As Yasser El-Shimy, former diplomatic attaché at the Egyptian Ministry of Foreign Affairs, wrote in Foreign Policy, “income inequality has reached levels not before seen in Egypt’s modern history.” But Egypt still bests quite a few countries when it comes to income inequality, including the United States:
According to the CIA World Fact Book, the U.S. is ranked as the 42nd most unequal country in the world, with a Gini Coefficient of 45.
In contrast:
– Tunisia is ranked the 62nd most unequal country, with a Gini Coefficient of 40.– Yemen is ranked 76th most unequal, with a Gini Coefficient of 37.7.– And Egypt is ranked as the 90th most unequal country, with a Gini Coefficient of around 34.4.
The Gini coefficient is used to measure inequality: the lower a country’s score, the more equal it is. Obviously, there are many things about the U.S. economy that make it far preferable to that in Egypt, including lower poverty rates, higher incomes, significantly better infrastructure, and a much higher standard of living overall. But income inequality in the U.S. is the worst it has been since the 1920′s, which is a real problem.
Currently, the top one percent of households make nearly 25 percent of the total income in the country, after they made less than 10 percent in the 1970′s.

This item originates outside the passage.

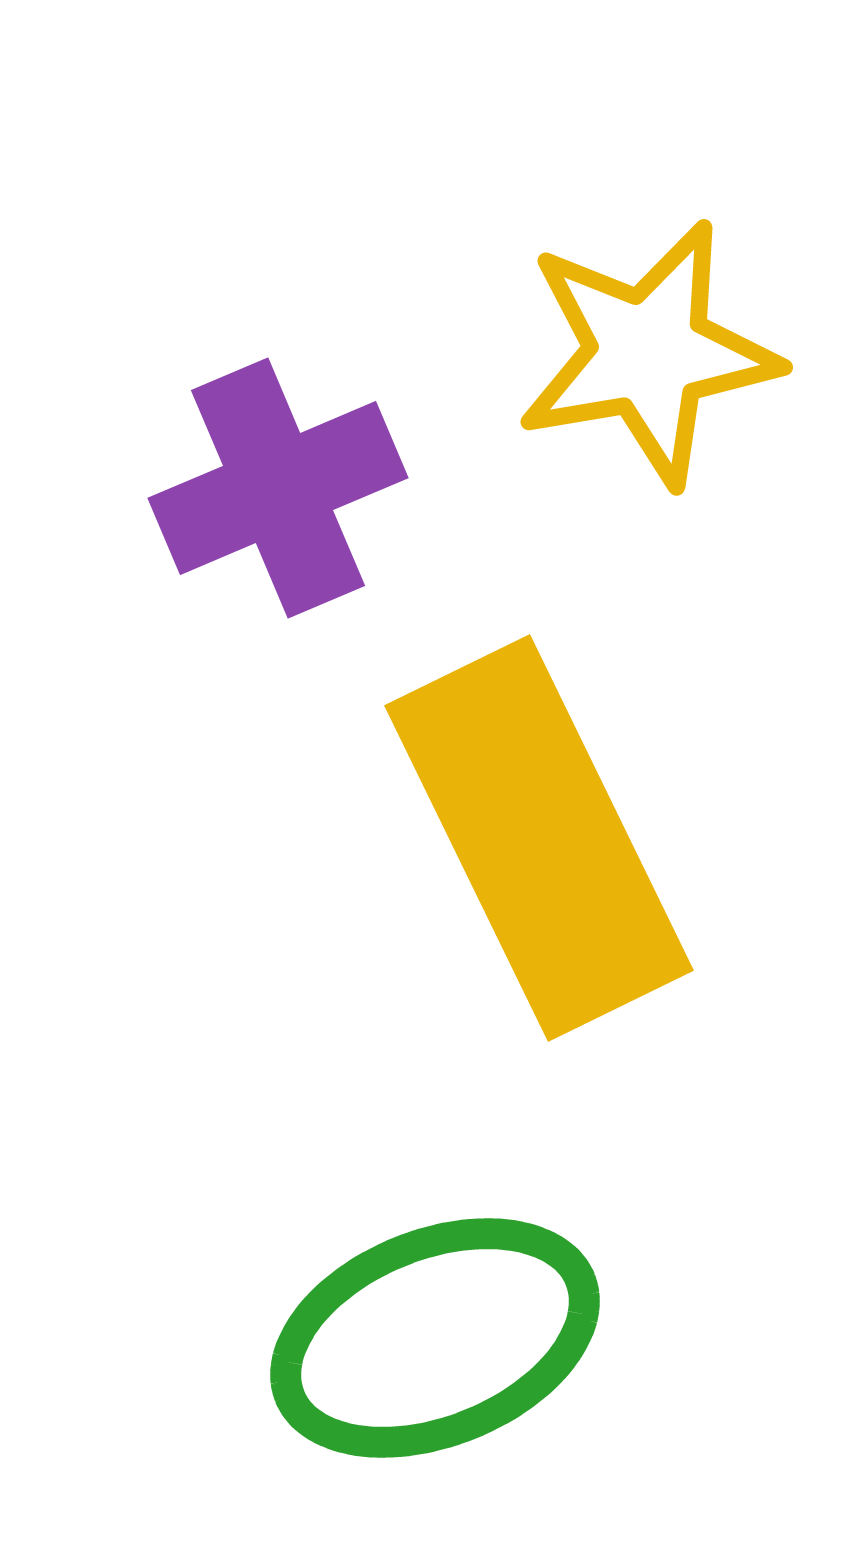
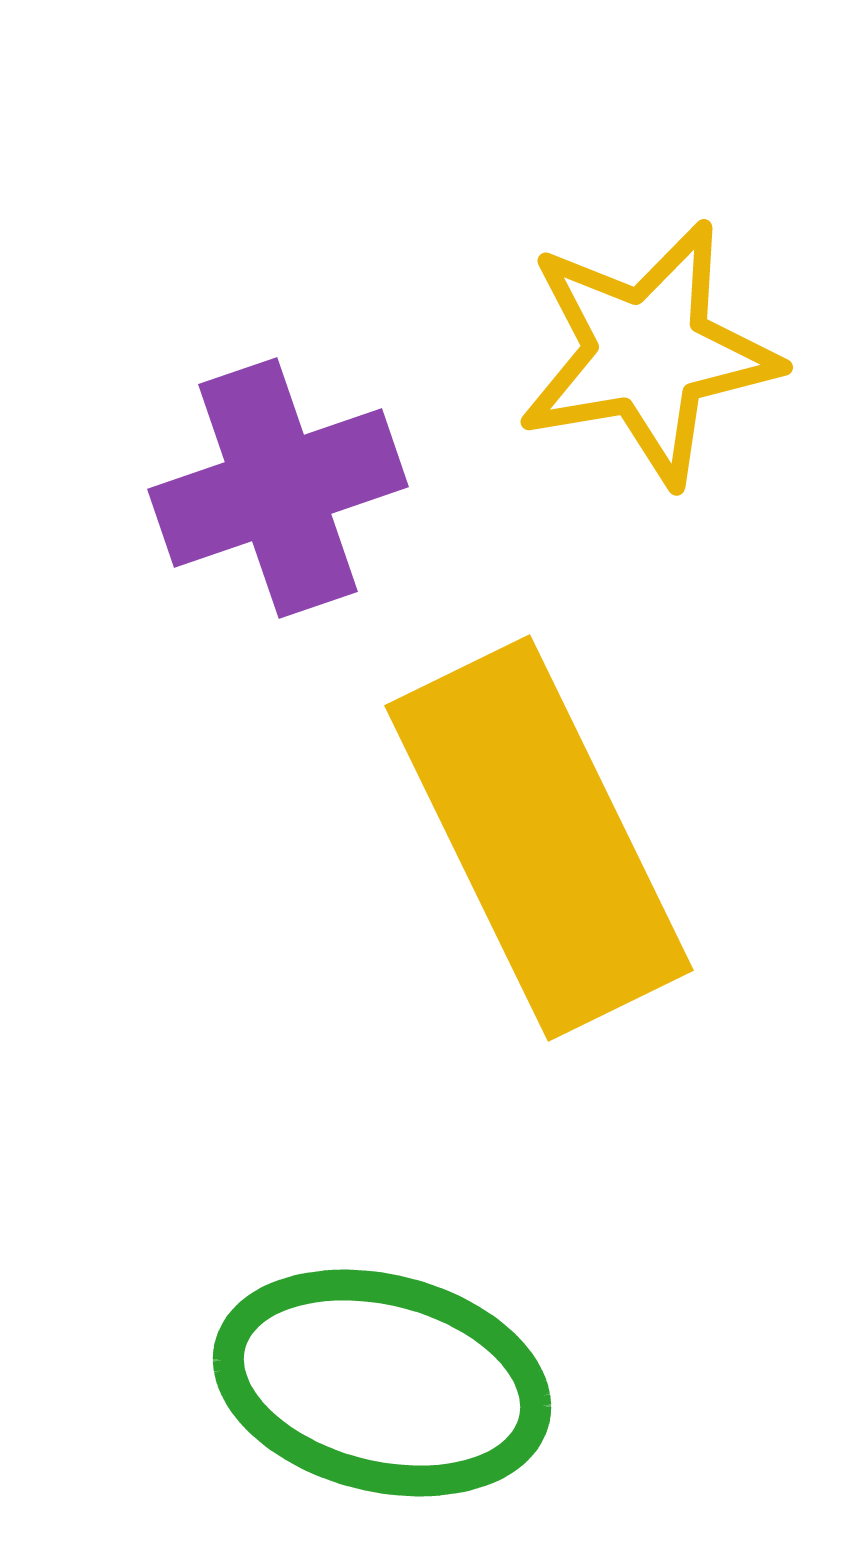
purple cross: rotated 4 degrees clockwise
green ellipse: moved 53 px left, 45 px down; rotated 36 degrees clockwise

Between 1980 and 2005, “more than 80 percent of total increase in Americans’ income went to the top 1 percent.”
According to the latest data, “the gaps in after-tax income between the richest 1 percent of Americans and the middle and poorest fifths of the country more than tripled between 1979 and 2007.” And there’s even a stark divide within that one percent. “The share of the nation’s income flowing to the top one-tenth of 1 percent of households increased from 7.3 percent of the total income in the nation in 2002 to 12.3 percent in 2007,” the Center on Budget and Policy Priorities noted.

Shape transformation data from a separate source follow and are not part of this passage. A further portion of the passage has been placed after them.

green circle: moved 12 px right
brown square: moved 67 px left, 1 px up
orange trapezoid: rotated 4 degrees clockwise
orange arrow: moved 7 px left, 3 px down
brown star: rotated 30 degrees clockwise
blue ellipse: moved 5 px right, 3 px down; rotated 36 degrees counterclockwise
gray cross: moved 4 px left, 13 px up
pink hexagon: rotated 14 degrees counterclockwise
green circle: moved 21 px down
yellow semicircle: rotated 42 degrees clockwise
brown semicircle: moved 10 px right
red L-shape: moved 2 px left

Yale economist Robert Shiller has said that income inequality “is potentially the big problem, which is bigger than this whole financial crisis.” “If these trends that we’ve seen for 30 years now in inequality continue for another 30 years…it’s going to create resentment and hostility,” he said. But tax and spending policies that provide adequate services and allow for economic mobility — along with a robust social safety net — can head off trouble that may come down the road.